Description of the task:
Turn the lines of the material, starting at the line containing "résident dans des départements non sujets à" and ending at the line containing "ቆሻሻ ከሚመነጨው ካልሲየም ካርቦኔት የተሰራ ነው. የድንጋይ", into a JSON list of strings with one string per line. Leave out any blank lines.

Supplied records:
····················
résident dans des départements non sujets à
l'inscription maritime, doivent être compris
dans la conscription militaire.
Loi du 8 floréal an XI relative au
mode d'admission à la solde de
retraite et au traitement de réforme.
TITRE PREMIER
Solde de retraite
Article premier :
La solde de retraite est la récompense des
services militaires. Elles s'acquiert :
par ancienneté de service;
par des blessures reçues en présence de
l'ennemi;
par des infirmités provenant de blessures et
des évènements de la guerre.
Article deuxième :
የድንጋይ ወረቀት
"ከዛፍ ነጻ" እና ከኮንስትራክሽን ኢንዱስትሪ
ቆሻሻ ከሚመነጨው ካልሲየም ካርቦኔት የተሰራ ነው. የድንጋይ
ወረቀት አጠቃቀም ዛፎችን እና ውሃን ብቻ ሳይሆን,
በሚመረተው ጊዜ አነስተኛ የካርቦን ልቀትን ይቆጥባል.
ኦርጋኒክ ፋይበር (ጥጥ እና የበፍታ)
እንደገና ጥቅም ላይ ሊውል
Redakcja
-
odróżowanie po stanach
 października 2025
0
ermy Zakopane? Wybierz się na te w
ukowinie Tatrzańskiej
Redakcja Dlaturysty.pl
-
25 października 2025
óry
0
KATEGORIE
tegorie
····················
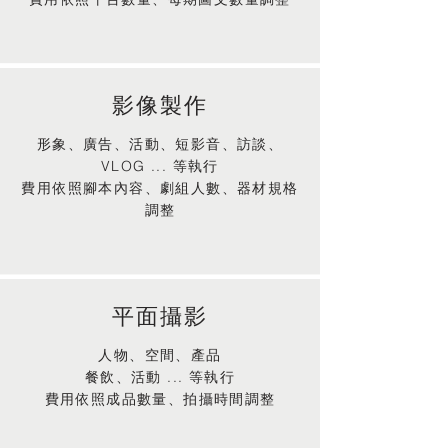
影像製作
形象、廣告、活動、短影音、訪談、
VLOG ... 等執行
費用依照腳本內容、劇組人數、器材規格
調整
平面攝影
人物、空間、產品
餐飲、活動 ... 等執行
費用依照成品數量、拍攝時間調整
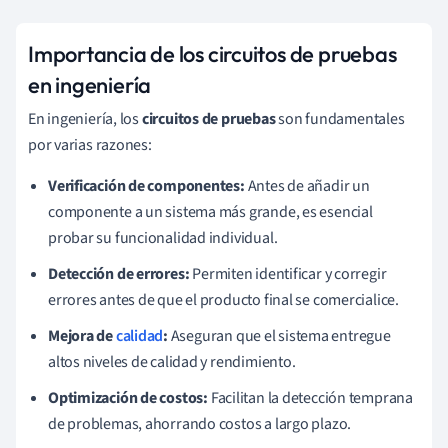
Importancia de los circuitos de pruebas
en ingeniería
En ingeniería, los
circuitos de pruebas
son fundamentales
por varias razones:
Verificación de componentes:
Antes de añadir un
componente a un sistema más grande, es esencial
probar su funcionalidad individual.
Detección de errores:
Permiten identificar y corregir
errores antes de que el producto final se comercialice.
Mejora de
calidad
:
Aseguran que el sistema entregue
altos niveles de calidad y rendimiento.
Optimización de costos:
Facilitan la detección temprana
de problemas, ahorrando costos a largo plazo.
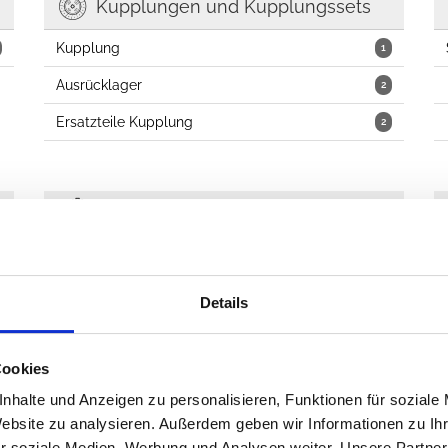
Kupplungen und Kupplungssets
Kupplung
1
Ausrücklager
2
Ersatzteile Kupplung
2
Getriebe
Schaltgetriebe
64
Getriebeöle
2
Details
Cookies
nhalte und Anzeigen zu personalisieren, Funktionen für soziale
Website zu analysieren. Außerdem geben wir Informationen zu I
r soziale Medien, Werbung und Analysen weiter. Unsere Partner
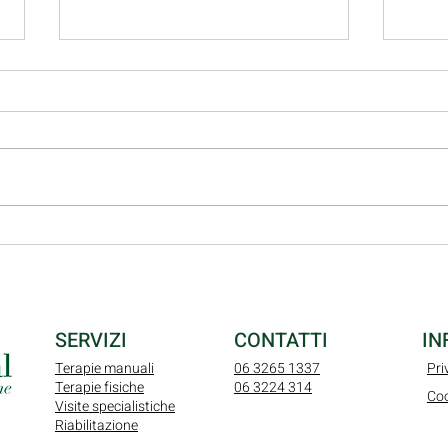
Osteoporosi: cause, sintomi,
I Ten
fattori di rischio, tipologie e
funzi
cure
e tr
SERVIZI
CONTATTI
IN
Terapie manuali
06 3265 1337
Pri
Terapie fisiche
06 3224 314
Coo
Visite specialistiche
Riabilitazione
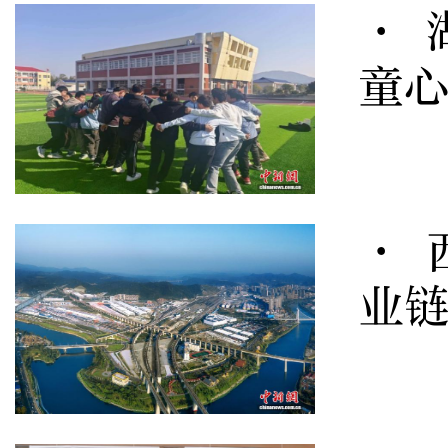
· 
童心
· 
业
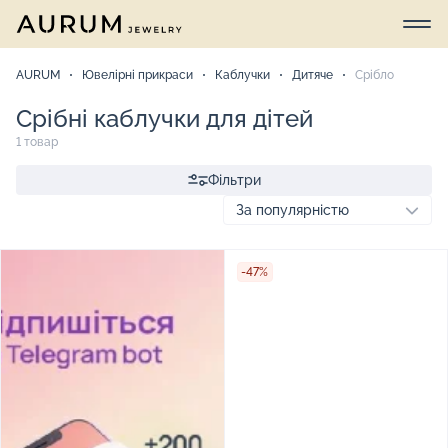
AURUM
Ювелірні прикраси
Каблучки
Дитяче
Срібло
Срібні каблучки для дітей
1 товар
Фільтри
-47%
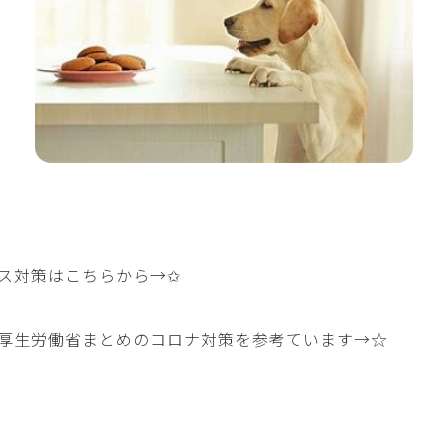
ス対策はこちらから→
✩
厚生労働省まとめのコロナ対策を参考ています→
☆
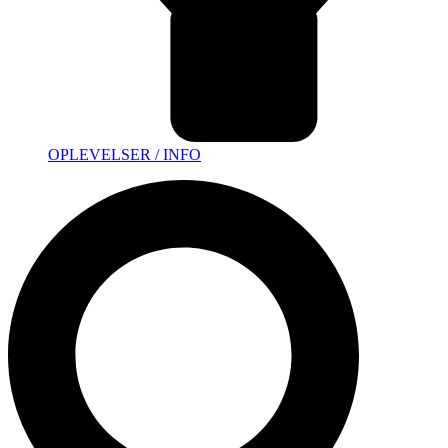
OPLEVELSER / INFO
····················
Finished task:
[
  "résident dans des départements non sujets à",
  "l'inscription maritime, doivent être compris",
  "dans la conscription militaire.",
  "Loi du 8 floréal an XI relative au",
  "mode d'admission à la solde de",
  "retraite et au traitement de réforme.",
  "TITRE PREMIER",
  "Solde de retraite",
  "Article premier :",
  "La solde de retraite est la récompense des",
  "services militaires. Elles s'acquiert :",
  "par ancienneté de service;",
  "par des blessures reçues en présence de",
  "l'ennemi;",
  "par des infirmités provenant de blessures et",
  "des évènements de la guerre.",
  "Article deuxième :",
  "የድንጋይ ወረቀት",
  "\"ከዛፍ ነጻ\" እና ከኮንስትራክሽን ኢንዱስትሪ",
  "ቆሻሻ ከሚመነጨው ካልሲየም ካርቦኔት የተሰራ ነው. የድንጋይ"
]